Work required: Beginning with the line that contains "LUXURY SERIES & SWIM SPAS — LIMITED WARRANTY" and ending with the line that contains "7 YEAR-SPA SHELL", reproduce the lines of the entries below exactly, omitting pictures.

Records to use:
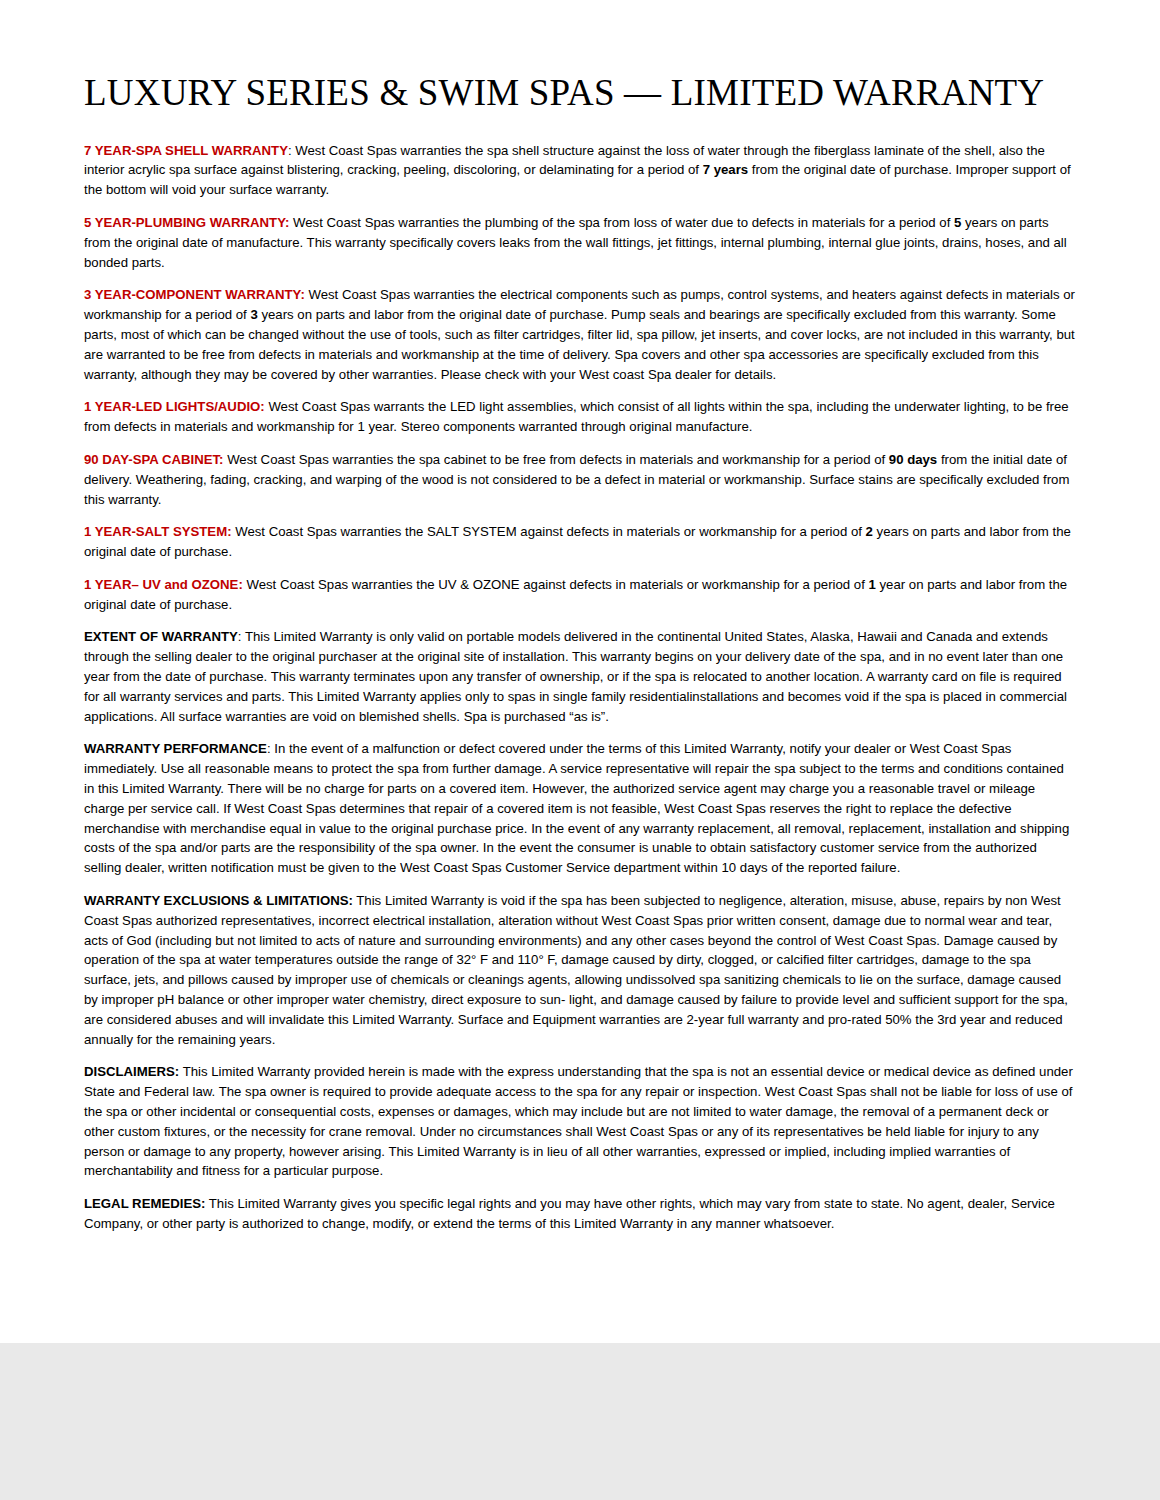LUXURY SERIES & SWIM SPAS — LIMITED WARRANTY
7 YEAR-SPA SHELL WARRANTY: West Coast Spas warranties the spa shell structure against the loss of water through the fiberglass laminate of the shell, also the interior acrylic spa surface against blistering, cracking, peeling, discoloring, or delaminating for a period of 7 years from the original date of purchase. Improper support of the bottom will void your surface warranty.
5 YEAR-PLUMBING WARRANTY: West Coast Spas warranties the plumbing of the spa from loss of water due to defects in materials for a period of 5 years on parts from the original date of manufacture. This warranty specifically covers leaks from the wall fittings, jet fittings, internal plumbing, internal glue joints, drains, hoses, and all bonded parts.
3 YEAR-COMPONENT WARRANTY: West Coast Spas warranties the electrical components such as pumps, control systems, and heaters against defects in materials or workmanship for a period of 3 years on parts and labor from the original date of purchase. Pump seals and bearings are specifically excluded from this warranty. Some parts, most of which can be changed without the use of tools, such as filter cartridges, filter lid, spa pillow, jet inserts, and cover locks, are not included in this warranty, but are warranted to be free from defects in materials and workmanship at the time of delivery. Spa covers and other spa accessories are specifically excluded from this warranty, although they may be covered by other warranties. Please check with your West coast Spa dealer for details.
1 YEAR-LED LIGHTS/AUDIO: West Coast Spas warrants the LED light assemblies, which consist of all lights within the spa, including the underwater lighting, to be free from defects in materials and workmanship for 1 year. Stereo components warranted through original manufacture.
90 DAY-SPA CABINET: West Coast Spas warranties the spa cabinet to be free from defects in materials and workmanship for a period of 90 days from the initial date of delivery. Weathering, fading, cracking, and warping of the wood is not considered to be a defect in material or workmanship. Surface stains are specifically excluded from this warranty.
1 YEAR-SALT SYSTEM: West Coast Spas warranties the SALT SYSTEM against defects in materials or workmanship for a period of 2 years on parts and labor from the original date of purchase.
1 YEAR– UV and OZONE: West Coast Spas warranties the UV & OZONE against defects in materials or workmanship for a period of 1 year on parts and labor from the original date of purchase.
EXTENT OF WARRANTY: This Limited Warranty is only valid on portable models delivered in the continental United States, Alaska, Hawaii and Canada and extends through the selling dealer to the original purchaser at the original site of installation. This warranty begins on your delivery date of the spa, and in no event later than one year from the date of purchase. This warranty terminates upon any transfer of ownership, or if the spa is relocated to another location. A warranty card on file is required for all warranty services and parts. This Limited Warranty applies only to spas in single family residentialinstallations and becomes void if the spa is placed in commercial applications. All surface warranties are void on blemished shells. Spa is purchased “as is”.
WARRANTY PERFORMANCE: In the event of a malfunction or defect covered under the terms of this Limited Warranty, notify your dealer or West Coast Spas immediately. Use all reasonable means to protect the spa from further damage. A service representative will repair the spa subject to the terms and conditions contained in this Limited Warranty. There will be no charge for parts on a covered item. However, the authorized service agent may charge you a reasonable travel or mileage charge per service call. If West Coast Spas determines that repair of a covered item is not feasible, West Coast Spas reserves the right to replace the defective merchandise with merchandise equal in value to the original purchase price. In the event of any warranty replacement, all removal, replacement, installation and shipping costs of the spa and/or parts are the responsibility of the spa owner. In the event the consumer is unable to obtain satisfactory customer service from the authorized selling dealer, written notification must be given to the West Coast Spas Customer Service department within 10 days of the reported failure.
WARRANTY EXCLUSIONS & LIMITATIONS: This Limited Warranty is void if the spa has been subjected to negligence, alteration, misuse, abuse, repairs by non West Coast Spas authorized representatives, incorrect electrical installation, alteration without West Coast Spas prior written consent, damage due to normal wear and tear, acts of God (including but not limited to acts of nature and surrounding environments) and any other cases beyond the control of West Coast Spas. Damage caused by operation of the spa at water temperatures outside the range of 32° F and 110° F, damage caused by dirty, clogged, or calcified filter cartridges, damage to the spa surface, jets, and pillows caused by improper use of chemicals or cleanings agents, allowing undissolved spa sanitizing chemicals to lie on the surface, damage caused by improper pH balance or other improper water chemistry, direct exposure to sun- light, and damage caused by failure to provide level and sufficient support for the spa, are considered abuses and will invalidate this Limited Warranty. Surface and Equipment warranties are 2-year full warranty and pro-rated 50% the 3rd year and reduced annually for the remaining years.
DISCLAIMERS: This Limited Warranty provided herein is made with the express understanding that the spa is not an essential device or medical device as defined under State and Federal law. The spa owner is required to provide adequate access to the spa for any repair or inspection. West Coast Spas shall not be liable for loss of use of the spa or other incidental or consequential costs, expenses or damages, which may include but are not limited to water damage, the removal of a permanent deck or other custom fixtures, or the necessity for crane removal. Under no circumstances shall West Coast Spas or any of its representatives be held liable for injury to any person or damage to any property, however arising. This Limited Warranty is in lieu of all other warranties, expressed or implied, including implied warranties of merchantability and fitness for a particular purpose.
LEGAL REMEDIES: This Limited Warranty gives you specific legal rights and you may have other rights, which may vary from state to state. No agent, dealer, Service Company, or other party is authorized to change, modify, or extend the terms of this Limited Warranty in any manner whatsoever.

...

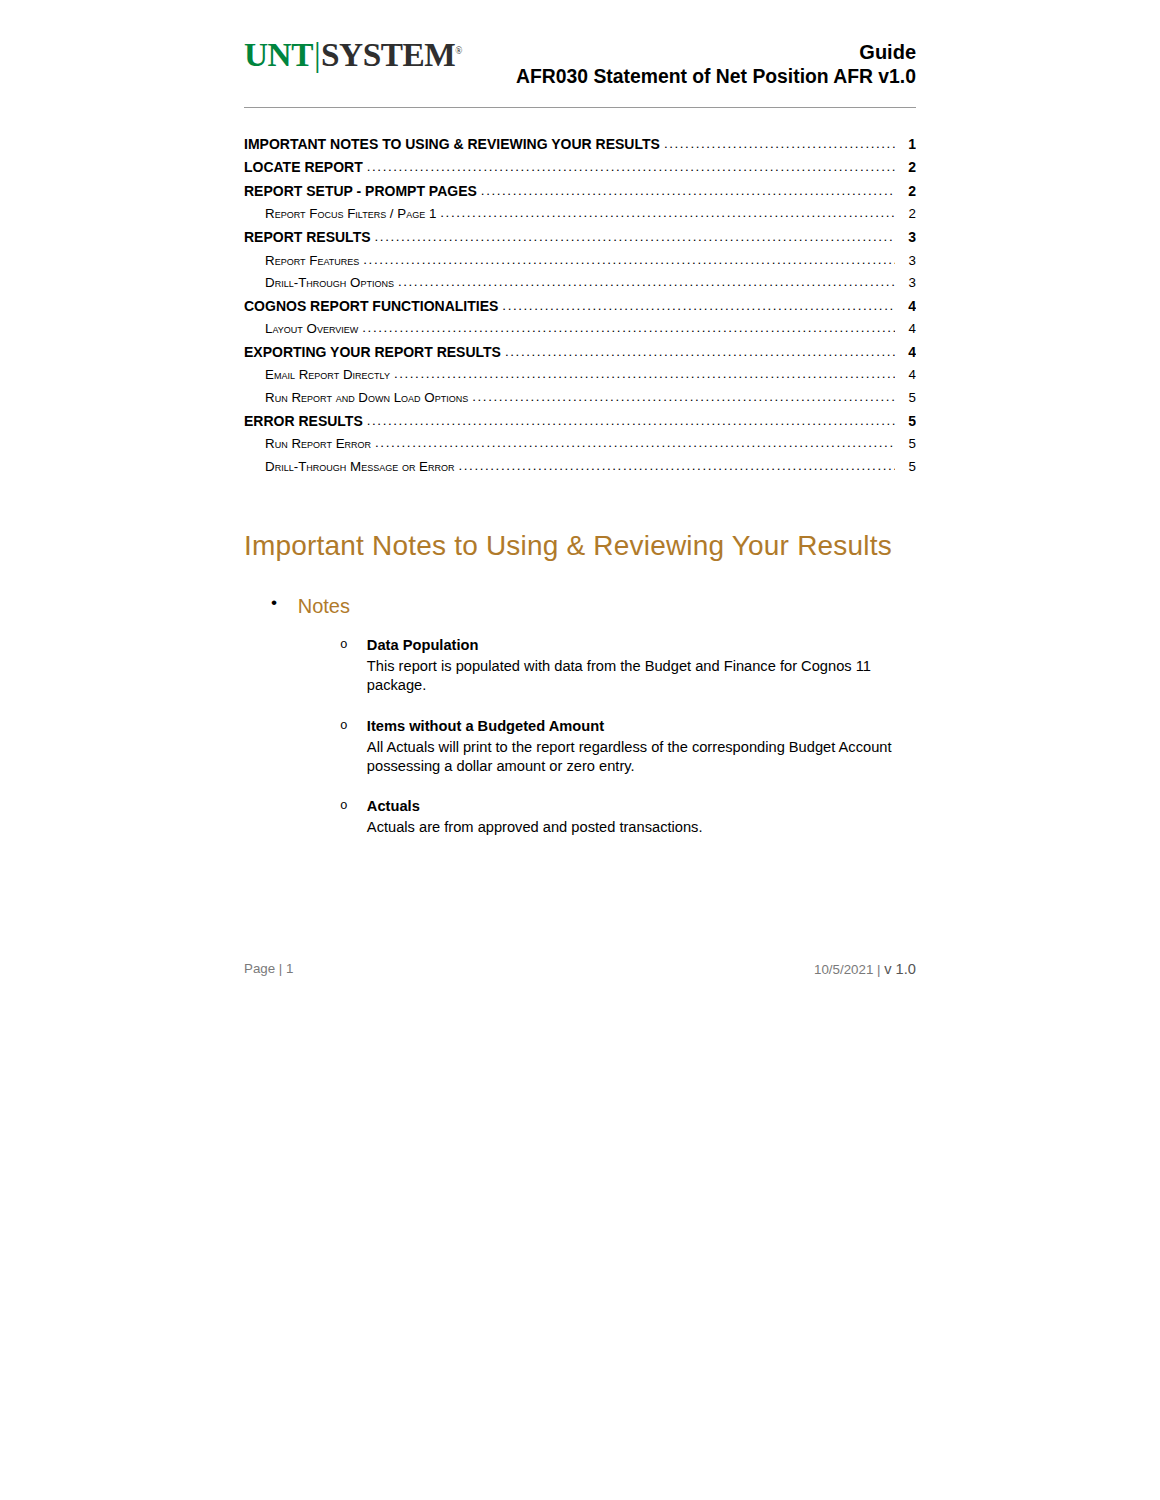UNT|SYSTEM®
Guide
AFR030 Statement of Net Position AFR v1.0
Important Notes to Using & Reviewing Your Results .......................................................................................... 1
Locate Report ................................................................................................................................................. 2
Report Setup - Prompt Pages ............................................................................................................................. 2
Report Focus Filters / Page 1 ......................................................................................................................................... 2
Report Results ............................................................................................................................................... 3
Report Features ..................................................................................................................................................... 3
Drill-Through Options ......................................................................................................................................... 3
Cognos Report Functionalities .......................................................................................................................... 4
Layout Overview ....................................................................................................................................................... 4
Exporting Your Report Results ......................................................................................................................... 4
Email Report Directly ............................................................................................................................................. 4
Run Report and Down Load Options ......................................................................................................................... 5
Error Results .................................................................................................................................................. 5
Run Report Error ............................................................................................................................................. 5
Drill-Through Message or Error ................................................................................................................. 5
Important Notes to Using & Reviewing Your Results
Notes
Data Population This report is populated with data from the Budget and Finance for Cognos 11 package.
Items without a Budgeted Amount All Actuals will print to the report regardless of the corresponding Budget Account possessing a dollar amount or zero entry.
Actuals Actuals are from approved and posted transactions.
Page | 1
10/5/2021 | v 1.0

Result for this exercise:
LUXURY SERIES & SWIM SPAS — LIMITED WARRANTY
7 YEAR-SPA SHELL WARRANTY: West Coast Spas warranties the spa shell structure against the loss of water through the fiberglass laminate of the shell, also the interior acrylic spa surface against blistering, cracking, peeling, discoloring, or delaminating for a period of 7 years from the original date of purchase. Improper support of the bottom will void your surface warranty.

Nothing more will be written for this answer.